MATERIAL PROVIDED:
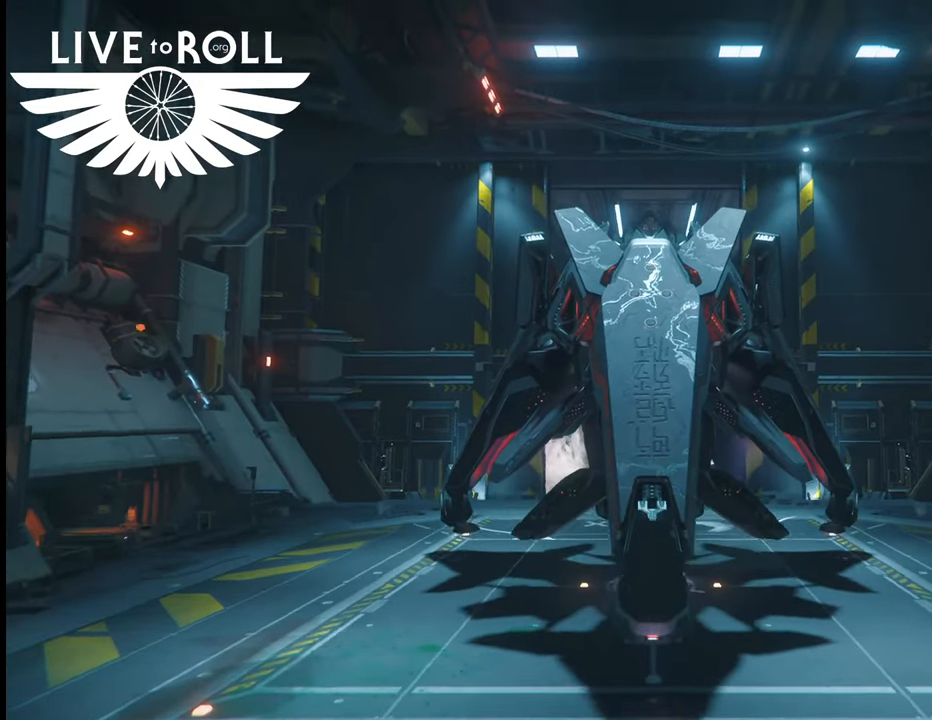
{"buttons": [], "left_stick": "center", "right_stick": "center", "events": []}
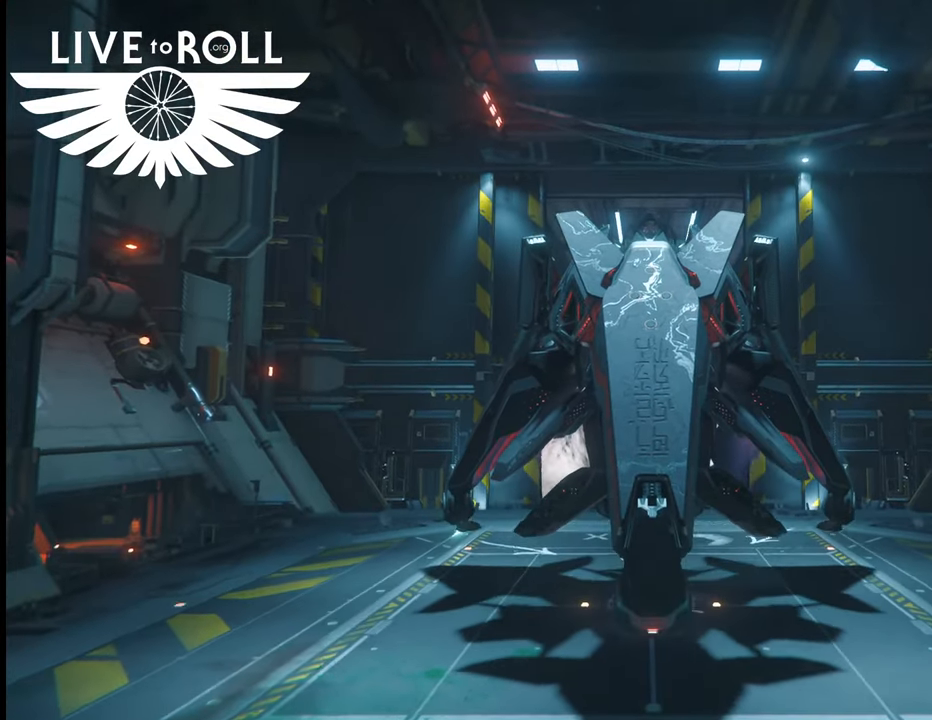
{"buttons": [], "left_stick": "center", "right_stick": "up", "events": [[400, "right_stick", "up"]]}
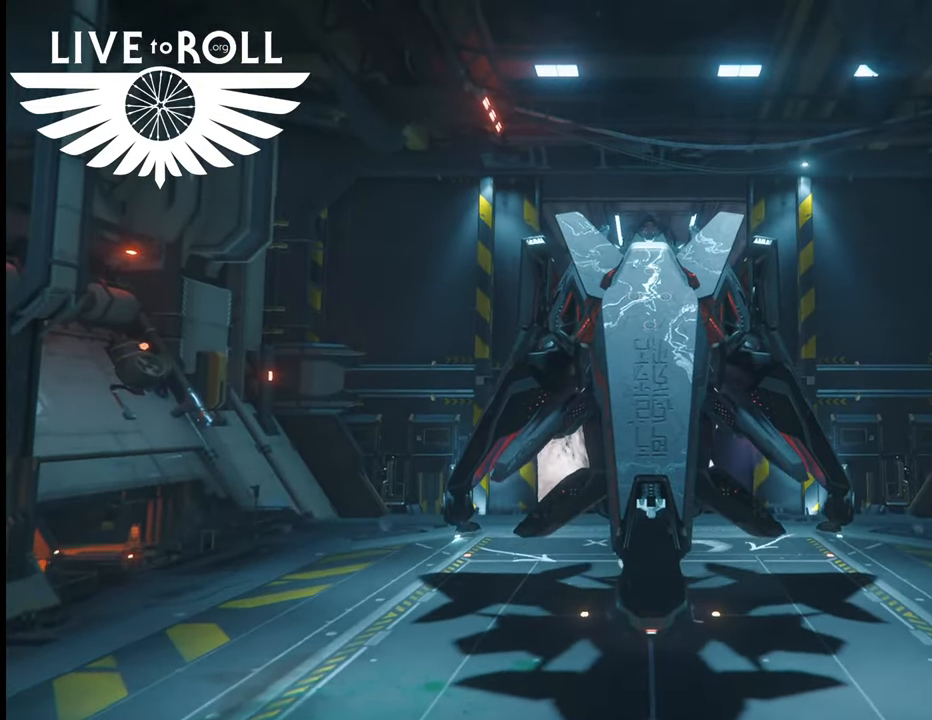
{"buttons": [], "left_stick": "center", "right_stick": "center", "events": [[100, "right_stick", "center"]]}
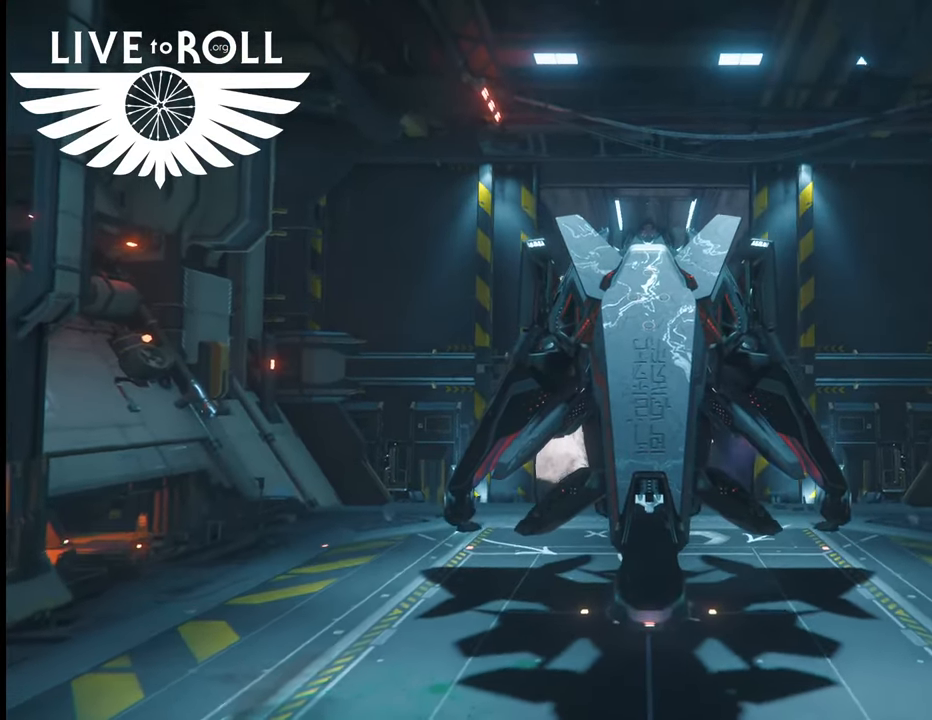
{"buttons": [], "left_stick": "center", "right_stick": "up", "events": [[267, "right_stick", "up"]]}
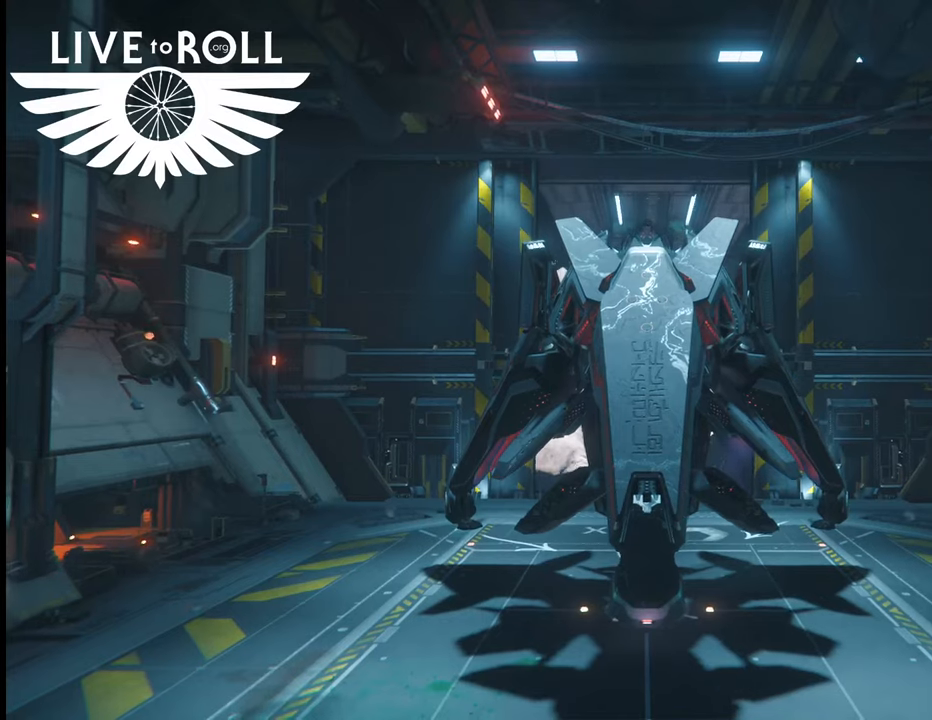
{"buttons": [], "left_stick": "center", "right_stick": "center", "events": [[400, "right_stick", "center"]]}
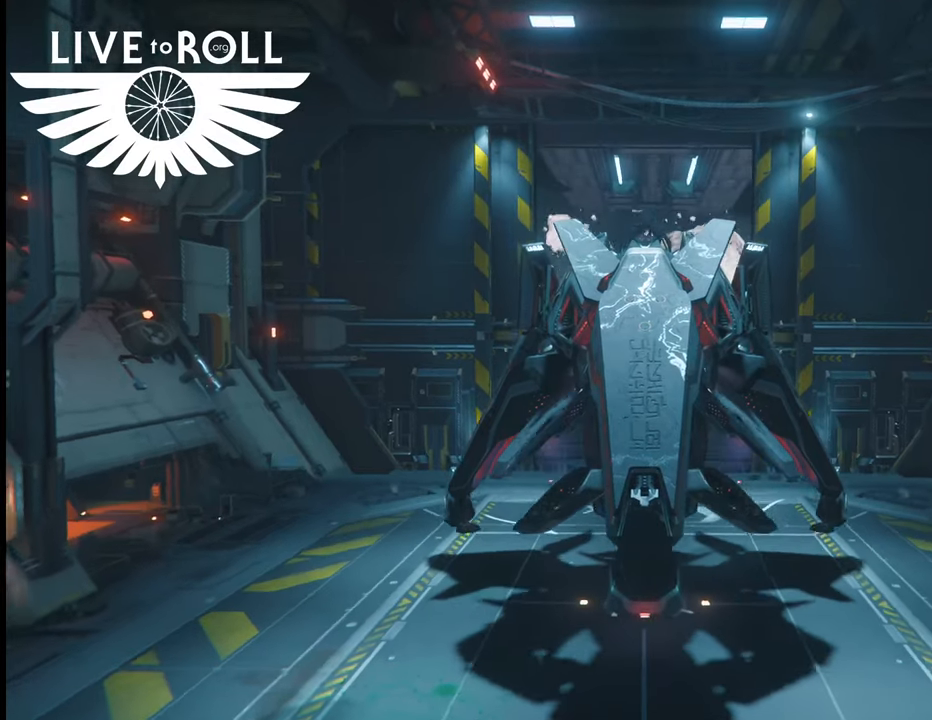
{"buttons": [], "left_stick": "center", "right_stick": "up", "events": [[67, "right_stick", "up"]]}
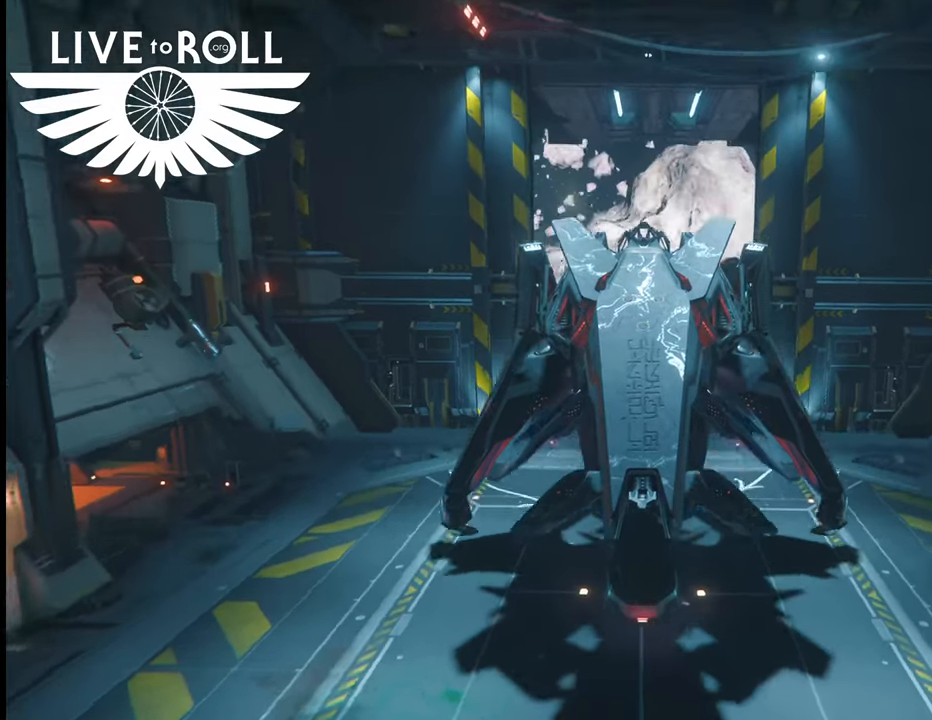
{"buttons": [], "left_stick": "center", "right_stick": "up", "events": []}
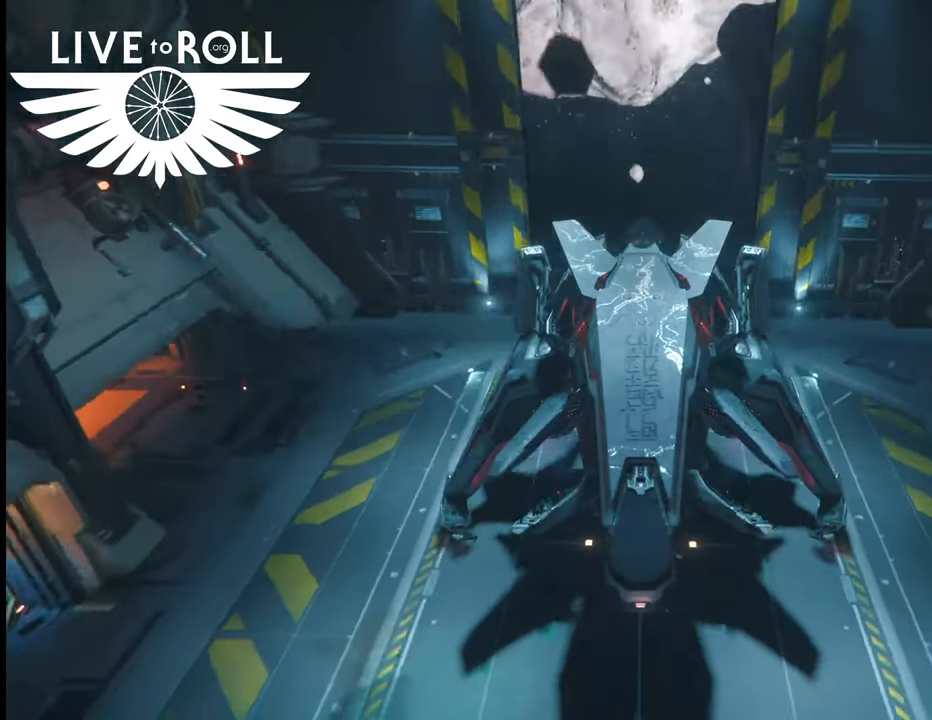
{"buttons": [], "left_stick": "center", "right_stick": "up", "events": []}
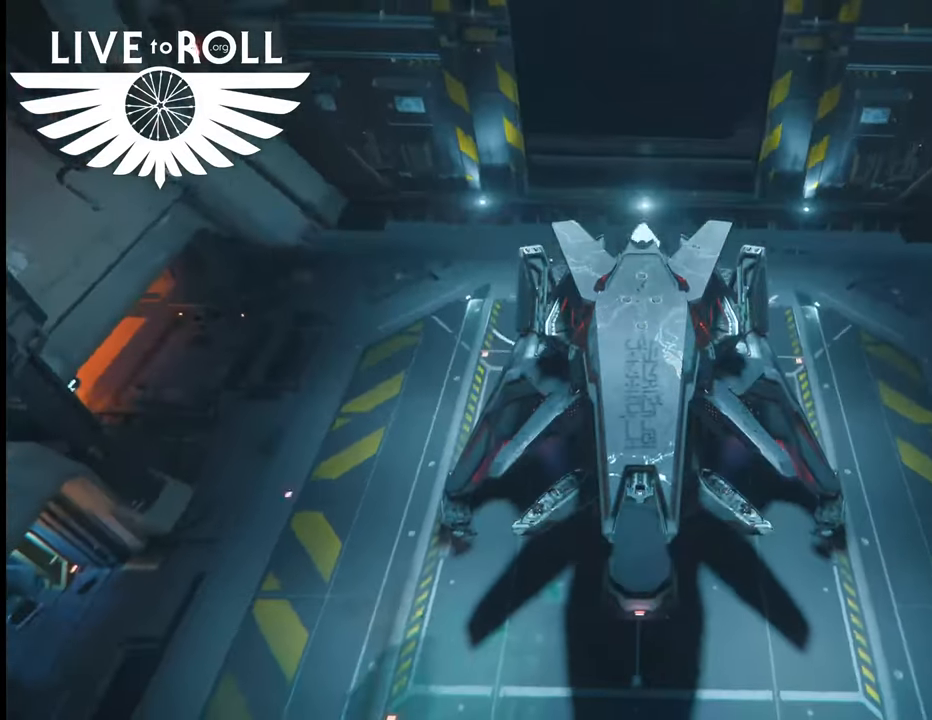
{"buttons": [], "left_stick": "center", "right_stick": "up", "events": []}
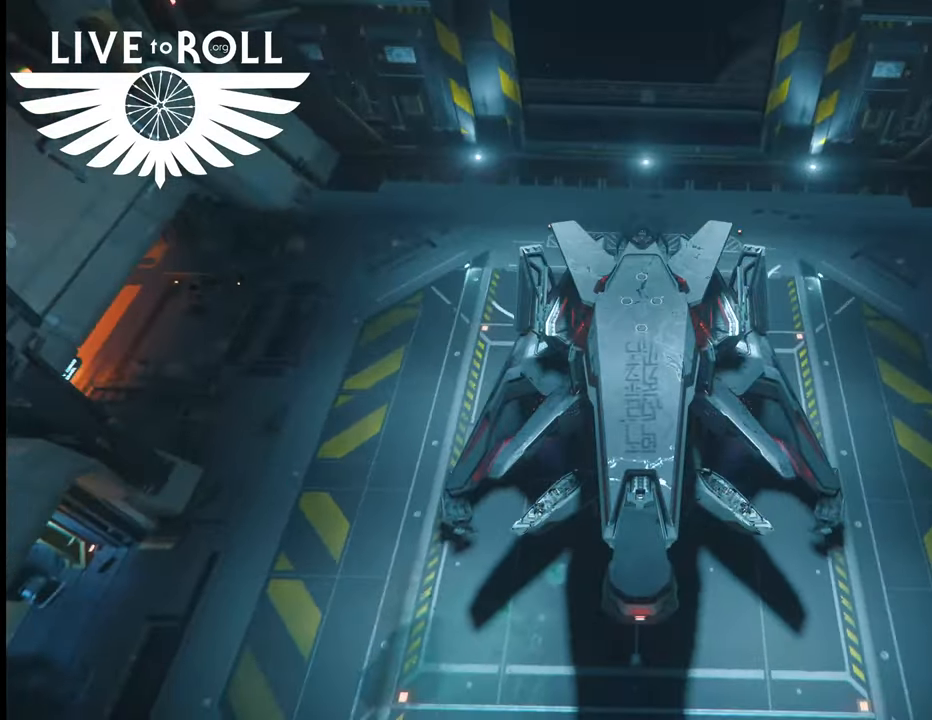
{"buttons": [], "left_stick": "center", "right_stick": "up", "events": []}
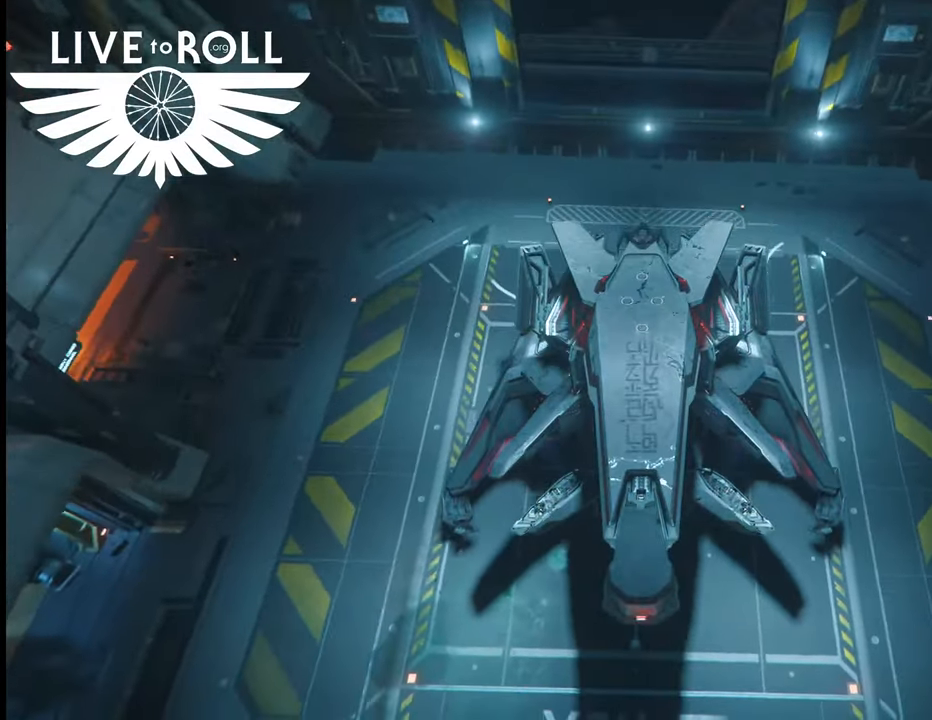
{"buttons": [], "left_stick": "center", "right_stick": "up", "events": [[100, "left_stick", "up"], [100, "right_stick", "center"], [467, "right_stick", "up"], [500, "left_stick", "center"]]}
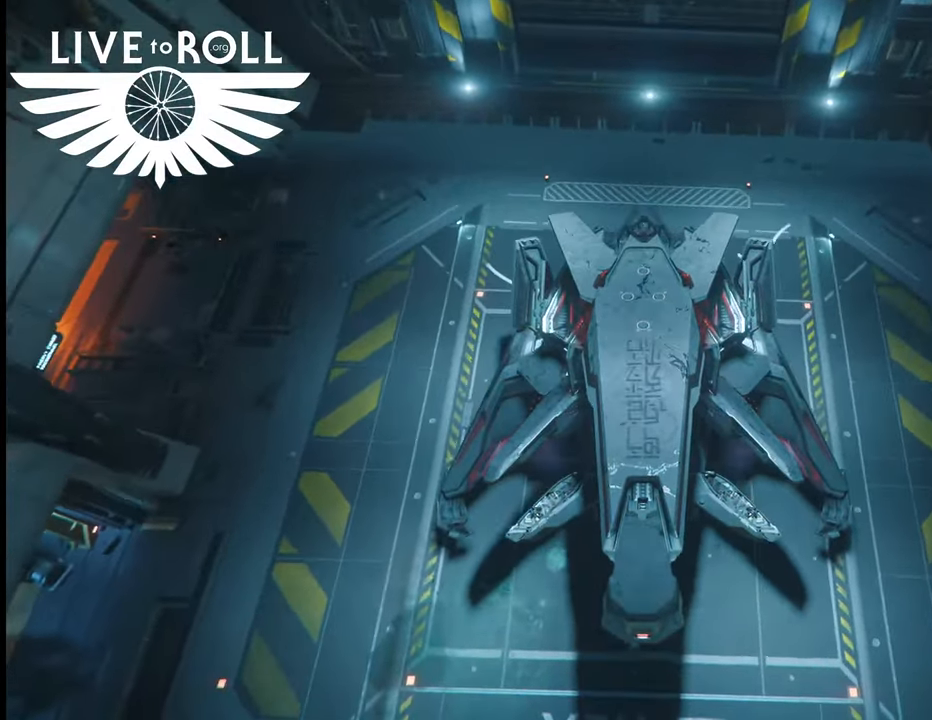
{"buttons": [], "left_stick": "center", "right_stick": "up", "events": []}
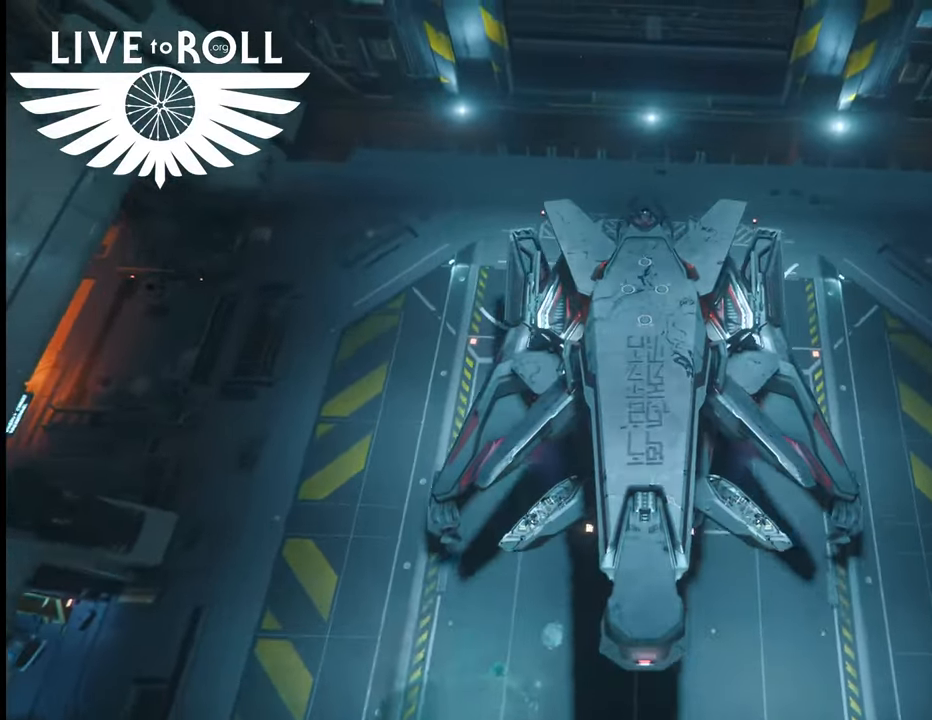
{"buttons": [], "left_stick": "center", "right_stick": "up", "events": []}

TASK BRIEF: Give the entries above again exactly, minus their pictures.

RESPONSE:
{"buttons": [], "left_stick": "center", "right_stick": "center", "events": []}
{"buttons": [], "left_stick": "center", "right_stick": "up", "events": [[400, "right_stick", "up"]]}
{"buttons": [], "left_stick": "center", "right_stick": "center", "events": [[100, "right_stick", "center"]]}
{"buttons": [], "left_stick": "center", "right_stick": "up", "events": [[267, "right_stick", "up"]]}
{"buttons": [], "left_stick": "center", "right_stick": "center", "events": [[400, "right_stick", "center"]]}
{"buttons": [], "left_stick": "center", "right_stick": "up", "events": [[67, "right_stick", "up"]]}
{"buttons": [], "left_stick": "center", "right_stick": "up", "events": []}
{"buttons": [], "left_stick": "center", "right_stick": "up", "events": []}
{"buttons": [], "left_stick": "center", "right_stick": "up", "events": []}
{"buttons": [], "left_stick": "center", "right_stick": "up", "events": []}
{"buttons": [], "left_stick": "center", "right_stick": "up", "events": [[100, "left_stick", "up"], [100, "right_stick", "center"], [467, "right_stick", "up"], [500, "left_stick", "center"]]}
{"buttons": [], "left_stick": "center", "right_stick": "up", "events": []}
{"buttons": [], "left_stick": "center", "right_stick": "up", "events": []}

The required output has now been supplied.